Task item
Transcribe the entries below exactly, starting with the line that has "left front paw: (145, 266)" and stopping after the line that has "left knee: (558, 533)"; no pictures belong in the copy.

Extracted records
-------------------------

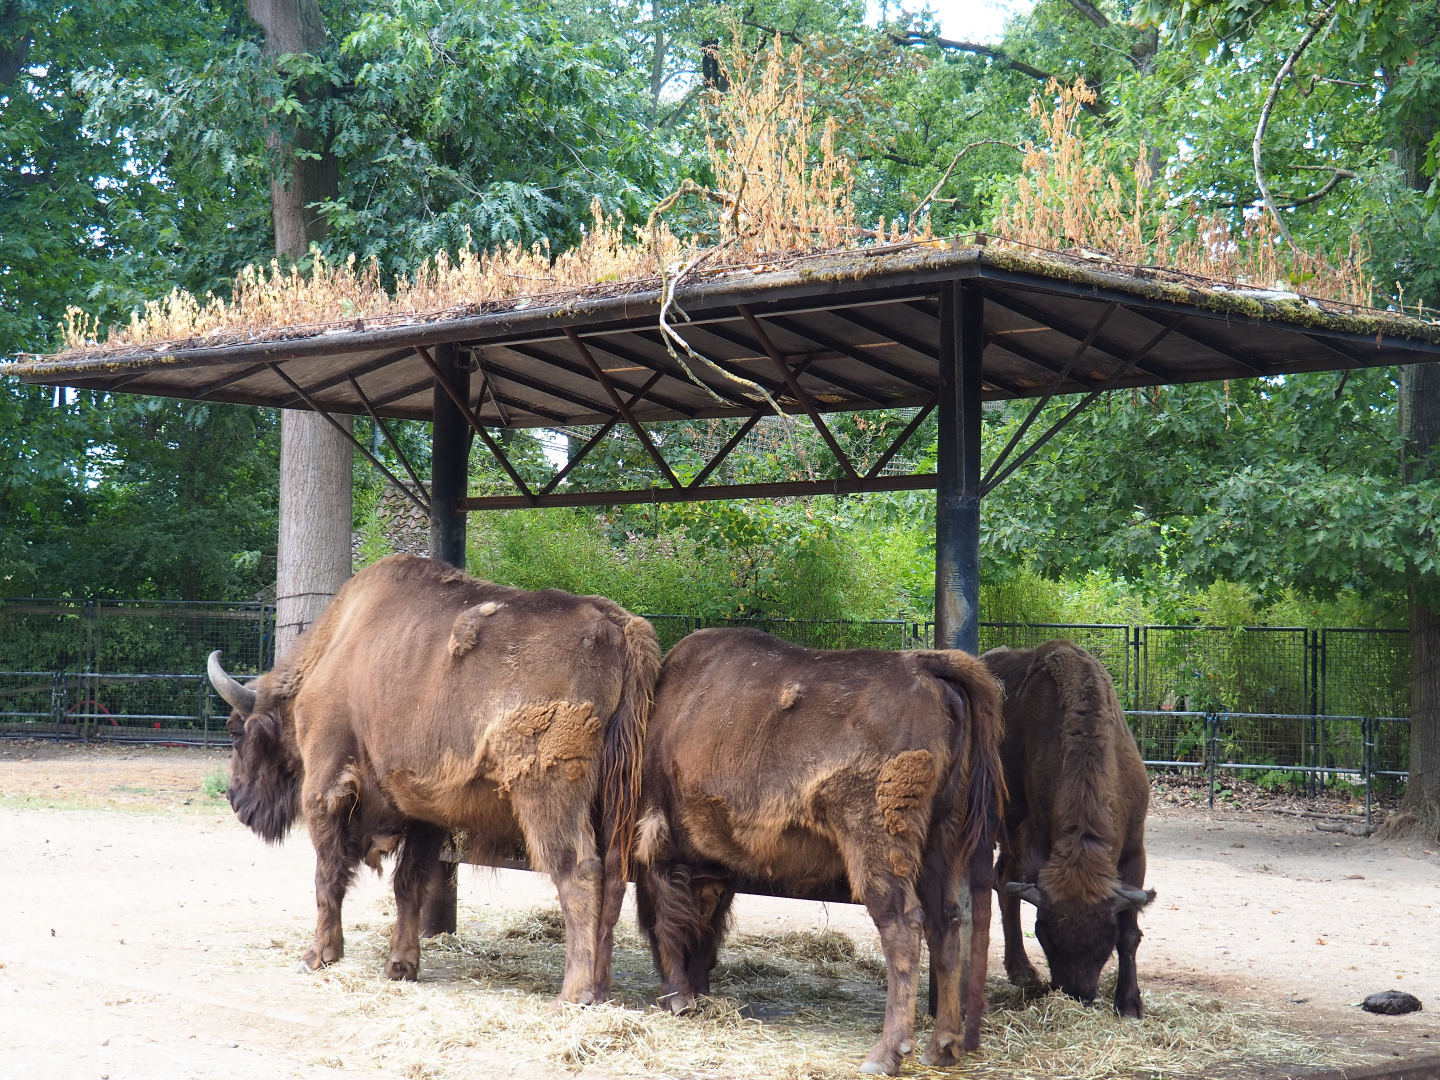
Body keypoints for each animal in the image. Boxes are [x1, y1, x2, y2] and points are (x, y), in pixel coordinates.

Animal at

-------------------------

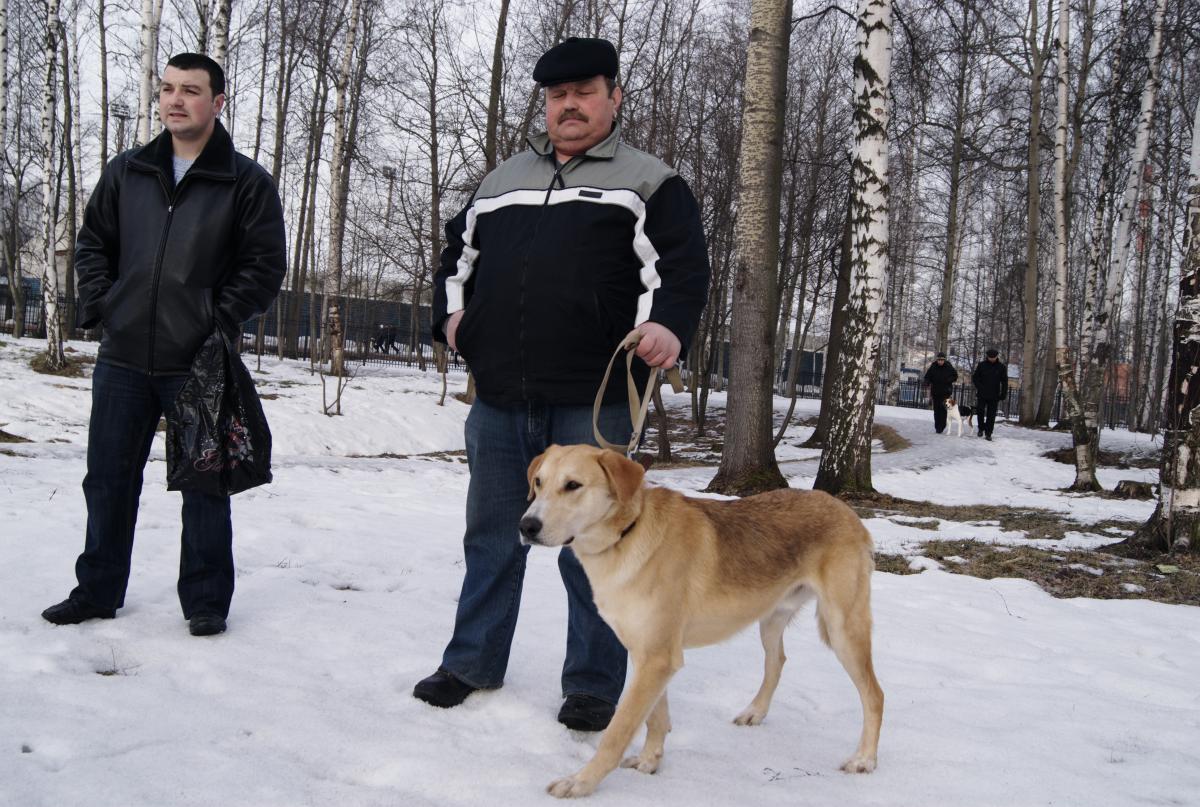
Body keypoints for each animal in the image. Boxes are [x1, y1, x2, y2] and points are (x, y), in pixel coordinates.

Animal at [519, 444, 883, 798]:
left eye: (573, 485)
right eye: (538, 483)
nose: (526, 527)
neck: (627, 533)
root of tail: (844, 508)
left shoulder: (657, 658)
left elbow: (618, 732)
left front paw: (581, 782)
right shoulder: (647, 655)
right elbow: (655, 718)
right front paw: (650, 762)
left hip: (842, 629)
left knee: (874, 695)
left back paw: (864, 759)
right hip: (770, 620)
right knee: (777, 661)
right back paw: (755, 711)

-------------------------

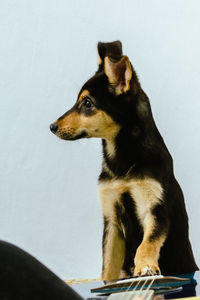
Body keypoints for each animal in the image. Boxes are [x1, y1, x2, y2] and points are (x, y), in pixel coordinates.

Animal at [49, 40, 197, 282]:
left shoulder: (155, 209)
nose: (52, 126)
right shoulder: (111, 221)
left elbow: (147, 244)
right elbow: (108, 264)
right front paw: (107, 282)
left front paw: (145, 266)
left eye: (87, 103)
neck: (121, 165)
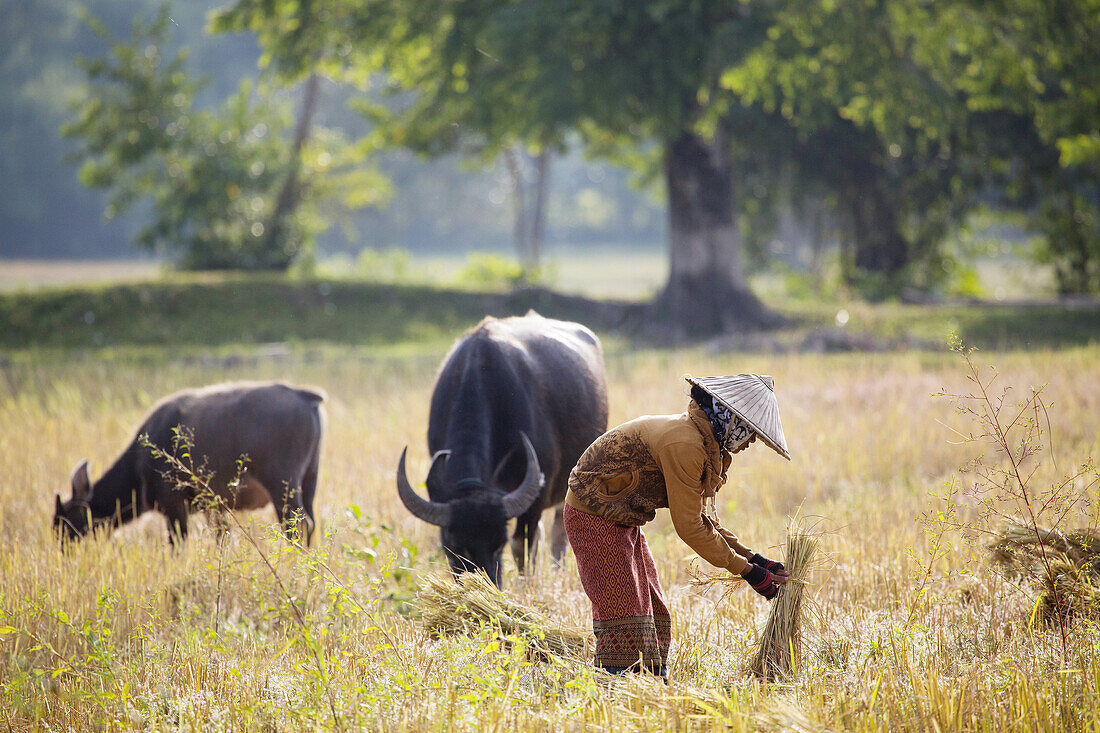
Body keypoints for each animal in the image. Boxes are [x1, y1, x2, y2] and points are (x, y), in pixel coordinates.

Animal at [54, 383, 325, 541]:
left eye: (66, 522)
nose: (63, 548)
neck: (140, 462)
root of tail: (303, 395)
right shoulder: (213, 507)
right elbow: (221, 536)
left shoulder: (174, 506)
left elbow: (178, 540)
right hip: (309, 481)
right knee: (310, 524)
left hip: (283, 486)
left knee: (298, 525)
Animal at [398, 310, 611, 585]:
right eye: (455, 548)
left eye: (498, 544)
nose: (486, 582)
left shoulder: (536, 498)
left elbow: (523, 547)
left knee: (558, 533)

-------------------------

Solved problem
left front paw: (145, 266)
left eye: (87, 103)
neck: (121, 165)
Body keypoints for each animal in the image. Boxes are [x1, y1, x2, y2] and points are (x, y), in pixel coordinates.

Animal at [54, 383, 325, 541]:
left eye: (66, 522)
nose: (63, 548)
neck: (140, 462)
root of tail: (303, 395)
right shoulder: (213, 507)
right elbow: (221, 536)
left shoulder: (174, 506)
left elbow: (178, 540)
right hip: (309, 481)
right knee: (310, 524)
left hip: (283, 486)
left knee: (298, 525)
Animal at [398, 310, 611, 585]:
right eye: (455, 548)
left eye: (498, 544)
nose: (486, 582)
left shoulder: (536, 498)
left elbow: (523, 547)
left knee: (558, 533)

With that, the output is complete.